[Opening Extracted entries section]

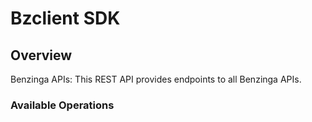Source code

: # Bzclient SDK

## Overview

Benzinga APIs: This REST API provides endpoints to all Benzinga APIs.

### Available Operations
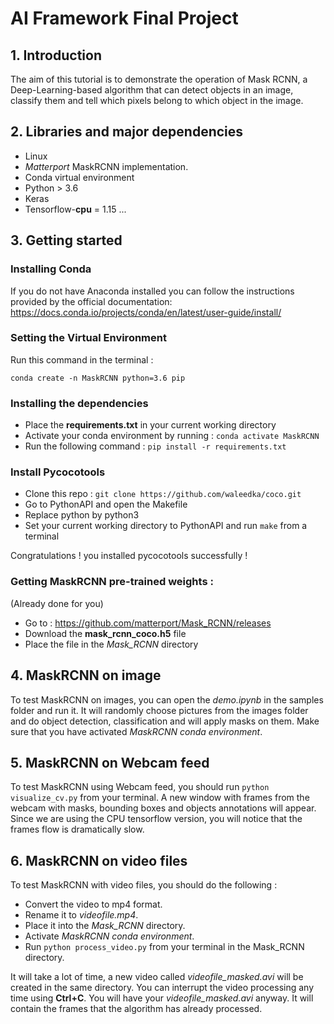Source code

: # AI Framework Final Project

## 1. Introduction

The aim of this tutorial is to demonstrate the operation of Mask RCNN, a Deep-Learning-based algorithm that can detect objects in an image, classify them and tell which pixels belong to which object in the image.

## 2. Libraries and major dependencies

* Linux
* *Matterport* MaskRCNN implementation.
* Conda virtual environment
* Python > 3.6
* Keras
* Tensorflow-**cpu** = 1.15
...

## 3. Getting started

### Installing Conda

If you do not have Anaconda installed you can follow the instructions provided by the official documentation:
https://docs.conda.io/projects/conda/en/latest/user-guide/install/

### Setting the Virtual Environment

Run this command in the terminal :

`conda create -n MaskRCNN python=3.6 pip`

### Installing the dependencies

* Place the **requirements.txt** in your current working directory
* Activate your conda environment by running : `conda activate MaskRCNN`
* Run the following command : `pip install -r requirements.txt`

### Install Pycocotools

* Clone this repo : `git clone https://github.com/waleedka/coco.git`
* Go to PythonAPI and open the Makefile
* Replace python by python3
* Set your current working directory to PythonAPI and run `make` from a terminal

Congratulations ! you installed pycocotools successfully !

### Getting MaskRCNN pre-trained weights :

(Already done for you)

* Go to : https://github.com/matterport/Mask_RCNN/releases
* Download the **mask_rcnn_coco.h5** file
* Place the file in the *Mask_RCNN* directory


## 4. MaskRCNN on image

To test MaskRCNN on images, you can open the *demo.ipynb* in the samples folder and run it. It will randomly choose pictures from the images folder and do object detection, classification and will apply masks on them. Make sure that you have activated *MaskRCNN conda environment*.

## 5. MaskRCNN on Webcam feed

To test MaskRCNN using Webcam feed, you should run `python visualize_cv.py` from your terminal. A new window with frames from the webcam with masks, bounding boxes and objects annotations will appear. Since we are using the CPU tensorflow version, you will notice that the frames flow is dramatically slow.

## 6. MaskRCNN on video files

To test MaskRCNN with video files, you should do the following :

* Convert the video to mp4 format.
* Rename it to *videofile.mp4*.
* Place it into the *Mask_RCNN* directory.
* Activate *MaskRCNN conda environment*.
* Run `python process_video.py` from your terminal in the Mask_RCNN directory.

It will take a lot of time, a new video called *videofile_masked.avi* will be created in the same directory. You can interrupt the video processing any time using **Ctrl+C**. You will have your *videofile_masked.avi* anyway. It will contain the frames that the algorithm has already processed.
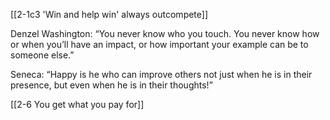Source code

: [[2-1c3 'Win and help win' always outcompete]]

Denzel Washington: “You never know who you touch. You never know how or when you’ll have an impact, or how important your example can be to someone else.”

Seneca: “Happy is he who can improve others not just when he is in their presence, but even when he is in their thoughts!”

[[2-6 You get what you pay for]]
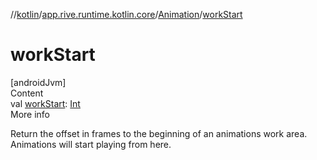 //[kotlin](../../../index.md)/[app.rive.runtime.kotlin.core](../index.md)/[Animation](index.md)/[workStart](work-start.md)



# workStart  
[androidJvm]  
Content  
val [workStart](work-start.md): [Int](https://kotlinlang.org/api/latest/jvm/stdlib/kotlin/-int/index.html)  
More info  


Return the offset in frames to the beginning of an animations work area. Animations will start playing from here.

  



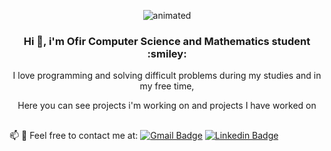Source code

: 
<p align="center">
  <img src="https://media1.giphy.com/media/qgQUggAC3Pfv687qPC/giphy.gif?cid=ecf05e47gd0lnuhznhrbe4pkf7hpx0f348va7dyp8nuitwey&rid=giphy.gif&ct=g/73709686/127783357-e09f847f-dea7-45b5-a80f-84ef5df66eb2.gif)" alt="animated" />
  
</p>

<h3 align="center">Hi 👋, i'm Ofir Computer Science and Mathematics student :smiley: </h3>

<p align="center">
I love programming and solving difficult problems during my studies and in my free time, </p>

<p align="center">
Here you can see projects i'm working on and projects I have worked on
</p>

<h2> </h2>

📫 💬 Feel free to contact me at:
 [![Gmail Badge](https://img.shields.io/badge/-ofirrr999@gmail.com-c14438?style=flat-square&logo=Gmail&logoColor=white&link=mailto:ofirrr999@gmail.com)](mailto:ofirrr999@gmail.com)
[![Linkedin Badge](https://img.shields.io/badge/-Linkedin-blue?style=flat-square&logo=Linkedin&logoColor=white&link=https://www.linkedin.com/in/ofir-ovadia/)](https://www.linkedin.com/in/ofir-ovadia/)


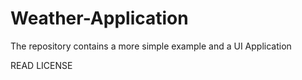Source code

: # Weather-Application
The repository contains a more simple example and a UI Application

READ LICENSE 

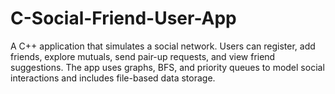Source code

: # C-Social-Friend-User-App
A C++ application that simulates a social network. Users can register, add friends, explore mutuals, send pair-up requests, and view friend suggestions. The app uses graphs, BFS, and priority queues to model social interactions and includes file-based data storage.
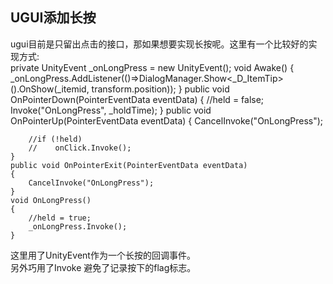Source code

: ## UGUI添加长按
ugui目前是只留出点击的接口，那如果想要实现长按呢。这里有一个比较好的实现方式:  
	private UnityEvent _onLongPress = new UnityEvent();
	void Awake()
	{
	   _onLongPress.AddListener(()=>DialogManager.Show<_D_ItemTip>().OnShow(_itemid, transform.position));
	}
	public void OnPointerDown(PointerEventData eventData)
	{
	    //held = false;
	    Invoke("OnLongPress", _holdTime);
	}
	public void OnPointerUp(PointerEventData eventData)
	{
	    CancelInvoke("OnLongPress");
	
	    //if (!held)
	    //    onClick.Invoke();
	}
	public void OnPointerExit(PointerEventData eventData)
	{
	    CancelInvoke("OnLongPress");
	}
	void OnLongPress()
	{
	    //held = true;
	    _onLongPress.Invoke();
	}

这里用了UnityEvent作为一个长按的回调事件。  
另外巧用了Invoke 避免了记录按下的flag标志。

[Closing Extracted entries section]

» Task prompt:
Please reproduce each of the items above character for character, leaving out the pictures.

» Response:
Source code

: # Bzclient SDK

## Overview

Benzinga APIs: This REST API provides endpoints to all Benzinga APIs.

### Available Operations
Source code

: # AI Framework Final Project

## 1. Introduction

The aim of this tutorial is to demonstrate the operation of Mask RCNN, a Deep-Learning-based algorithm that can detect objects in an image, classify them and tell which pixels belong to which object in the image.

## 2. Libraries and major dependencies

* Linux
* *Matterport* MaskRCNN implementation.
* Conda virtual environment
* Python > 3.6
* Keras
* Tensorflow-**cpu** = 1.15
...

## 3. Getting started

### Installing Conda

If you do not have Anaconda installed you can follow the instructions provided by the official documentation:
https://docs.conda.io/projects/conda/en/latest/user-guide/install/

### Setting the Virtual Environment

Run this command in the terminal :

`conda create -n MaskRCNN python=3.6 pip`

### Installing the dependencies

* Place the **requirements.txt** in your current working directory
* Activate your conda environment by running : `conda activate MaskRCNN`
* Run the following command : `pip install -r requirements.txt`

### Install Pycocotools

* Clone this repo : `git clone https://github.com/waleedka/coco.git`
* Go to PythonAPI and open the Makefile
* Replace python by python3
* Set your current working directory to PythonAPI and run `make` from a terminal

Congratulations ! you installed pycocotools successfully !

### Getting MaskRCNN pre-trained weights :

(Already done for you)

* Go to : https://github.com/matterport/Mask_RCNN/releases
* Download the **mask_rcnn_coco.h5** file
* Place the file in the *Mask_RCNN* directory


## 4. MaskRCNN on image

To test MaskRCNN on images, you can open the *demo.ipynb* in the samples folder and run it. It will randomly choose pictures from the images folder and do object detection, classification and will apply masks on them. Make sure that you have activated *MaskRCNN conda environment*.

## 5. MaskRCNN on Webcam feed

To test MaskRCNN using Webcam feed, you should run `python visualize_cv.py` from your terminal. A new window with frames from the webcam with masks, bounding boxes and objects annotations will appear. Since we are using the CPU tensorflow version, you will notice that the frames flow is dramatically slow.

## 6. MaskRCNN on video files

To test MaskRCNN with video files, you should do the following :

* Convert the video to mp4 format.
* Rename it to *videofile.mp4*.
* Place it into the *Mask_RCNN* directory.
* Activate *MaskRCNN conda environment*.
* Run `python process_video.py` from your terminal in the Mask_RCNN directory.

It will take a lot of time, a new video called *videofile_masked.avi* will be created in the same directory. You can interrupt the video processing any time using **Ctrl+C**. You will have your *videofile_masked.avi* anyway. It will contain the frames that the algorithm has already processed.
Source code

: [[2-1c3 'Win and help win' always outcompete]]

Denzel Washington: “You never know who you touch. You never know how or when you’ll have an impact, or how important your example can be to someone else.”

Seneca: “Happy is he who can improve others not just when he is in their presence, but even when he is in their thoughts!”

[[2-6 You get what you pay for]]
 //[kotlin](../../../index.md)/[app.rive.runtime.kotlin.core](../index.md)/[Animation](index.md)/[workStart](work-start.md)



# workStart  
[androidJvm]  
Content  
val [workStart](work-start.md): [Int](https://kotlinlang.org/api/latest/jvm/stdlib/kotlin/-int/index.html)  
More info  


Return the offset in frames to the beginning of an animations work area. Animations will start playing from here.

  



Source code

: 
<p align="center">
  <img src="https://media1.giphy.com/media/qgQUggAC3Pfv687qPC/giphy.gif?cid=ecf05e47gd0lnuhznhrbe4pkf7hpx0f348va7dyp8nuitwey&rid=giphy.gif&ct=g/73709686/127783357-e09f847f-dea7-45b5-a80f-84ef5df66eb2.gif)" alt="animated" />
  
</p>

<h3 align="center">Hi 👋, i'm Ofir Computer Science and Mathematics student :smiley: </h3>

<p align="center">
I love programming and solving difficult problems during my studies and in my free time, </p>

<p align="center">
Here you can see projects i'm working on and projects I have worked on
</p>

<h2> </h2>

📫 💬 Feel free to contact me at:
 [![Gmail Badge](https://img.shields.io/badge/-ofirrr999@gmail.com-c14438?style=flat-square&logo=Gmail&logoColor=white&link=mailto:ofirrr999@gmail.com)](mailto:ofirrr999@gmail.com)
[![Linkedin Badge](https://img.shields.io/badge/-Linkedin-blue?style=flat-square&logo=Linkedin&logoColor=white&link=https://www.linkedin.com/in/ofir-ovadia/)](https://www.linkedin.com/in/ofir-ovadia/)


Source code

: # Weather-Application
The repository contains a more simple example and a UI Application

READ LICENSE 

Source code

: # C-Social-Friend-User-App
A C++ application that simulates a social network. Users can register, add friends, explore mutuals, send pair-up requests, and view friend suggestions. The app uses graphs, BFS, and priority queues to model social interactions and includes file-based data storage.
Source code

: ## UGUI添加长按
ugui目前是只留出点击的接口，那如果想要实现长按呢。这里有一个比较好的实现方式:  
	private UnityEvent _onLongPress = new UnityEvent();
	void Awake()
	{
	   _onLongPress.AddListener(()=>DialogManager.Show<_D_ItemTip>().OnShow(_itemid, transform.position));
	}
	public void OnPointerDown(PointerEventData eventData)
	{
	    //held = false;
	    Invoke("OnLongPress", _holdTime);
	}
	public void OnPointerUp(PointerEventData eventData)
	{
	    CancelInvoke("OnLongPress");
	
	    //if (!held)
	    //    onClick.Invoke();
	}
	public void OnPointerExit(PointerEventData eventData)
	{
	    CancelInvoke("OnLongPress");
	}
	void OnLongPress()
	{
	    //held = true;
	    _onLongPress.Invoke();
	}

这里用了UnityEvent作为一个长按的回调事件。  
另外巧用了Invoke 避免了记录按下的flag标志。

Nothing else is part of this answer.